MVC is short for "model-view-controller", the pattern that describes how Rails turns your domain behavior and object representations into useful pages. The MVC pattern breaks down into three chunks:
Models contain a definition of what an object in your domain represents, and how it is related to other models. It also describes how fields and relationships represented in the object map to backing stores (such as a database). Note that, per se, there's nothing about a model which prescribes that you have to use a particular ORM (or even an ORM at all).
Controllers specify how models should interact with each other to produce useful results in response to a user request.
Views take the results created by controllers and render them in the desired way. (By the time you get to your view, you should mostly know what's being rendered, and there should be very little behavior happening.)
The definition from Wikipedia:
Object-relational mapping (ORM, O/RM,
and O/R mapping) in computer software
is a programming technique for
converting data between incompatible
type systems in relational databases
and object-oriented programming
languages. This creates, in effect, a
"virtual object database" that can be
used from within the programming
language.
From a PHP view it will be in the following way(via example)
Connect to the database and get some row from posts table.
Turn that row to an object with attributes like those in the table columns.
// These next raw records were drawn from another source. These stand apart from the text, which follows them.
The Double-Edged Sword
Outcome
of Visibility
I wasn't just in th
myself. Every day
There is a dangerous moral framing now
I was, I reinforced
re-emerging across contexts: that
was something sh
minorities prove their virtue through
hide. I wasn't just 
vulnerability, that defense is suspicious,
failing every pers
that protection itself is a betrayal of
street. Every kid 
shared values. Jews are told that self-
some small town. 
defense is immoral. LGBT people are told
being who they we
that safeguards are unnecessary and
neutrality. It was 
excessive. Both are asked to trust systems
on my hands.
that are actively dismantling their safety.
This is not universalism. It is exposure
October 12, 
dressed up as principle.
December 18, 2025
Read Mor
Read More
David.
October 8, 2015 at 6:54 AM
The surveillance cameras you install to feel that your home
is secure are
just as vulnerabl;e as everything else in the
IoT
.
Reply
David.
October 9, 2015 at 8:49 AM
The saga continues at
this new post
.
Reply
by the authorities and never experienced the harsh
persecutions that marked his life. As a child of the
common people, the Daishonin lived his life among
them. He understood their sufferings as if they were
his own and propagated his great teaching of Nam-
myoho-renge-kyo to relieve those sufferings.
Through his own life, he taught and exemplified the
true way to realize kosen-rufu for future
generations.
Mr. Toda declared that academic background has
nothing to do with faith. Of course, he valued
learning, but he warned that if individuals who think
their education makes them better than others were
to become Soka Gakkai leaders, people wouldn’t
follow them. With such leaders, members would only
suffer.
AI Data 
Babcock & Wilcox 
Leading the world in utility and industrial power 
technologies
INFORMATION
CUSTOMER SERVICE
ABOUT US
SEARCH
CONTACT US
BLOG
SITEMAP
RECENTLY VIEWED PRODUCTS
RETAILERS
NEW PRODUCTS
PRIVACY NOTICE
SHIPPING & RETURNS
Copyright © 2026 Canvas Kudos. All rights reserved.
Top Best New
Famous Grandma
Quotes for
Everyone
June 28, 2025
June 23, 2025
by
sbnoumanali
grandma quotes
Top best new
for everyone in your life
If the posts has comments in comments table, you can also do post.comments and you get the comments also as an array of objects as well.
You can define relationships between tables like saying: Posts has_many Comments, a Comment belongs to a post and so.
So basically you are not working with database rows, instead you turn those rows and their relationships to objects with composition or inheritance relationships.
In layman's terms.
A Rails Model is proxy to a table in the database. These models happens to be Ruby classes.
The objects of these classes are proxies to rows in the table of which this model is a proxy.
Finally the attributes of these objects are proxies to the column data for that particular row.
Above is actually the Rails ActiveRecord ORM.
1:1 is not quite correct, since there is object-relation impedance mismatch.